_Source records_
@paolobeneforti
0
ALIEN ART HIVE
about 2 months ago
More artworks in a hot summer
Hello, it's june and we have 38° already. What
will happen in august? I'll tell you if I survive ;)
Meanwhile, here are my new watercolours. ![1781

_Problem description_
Can you extract every line of the material above, word for word and in its original order?

_Solution_
@paolobeneforti
0
ALIEN ART HIVE
about 2 months ago
More artworks in a hot summer
Hello, it's june and we have 38° already. What
will happen in august? I'll tell you if I survive ;)
Meanwhile, here are my new watercolours. ![1781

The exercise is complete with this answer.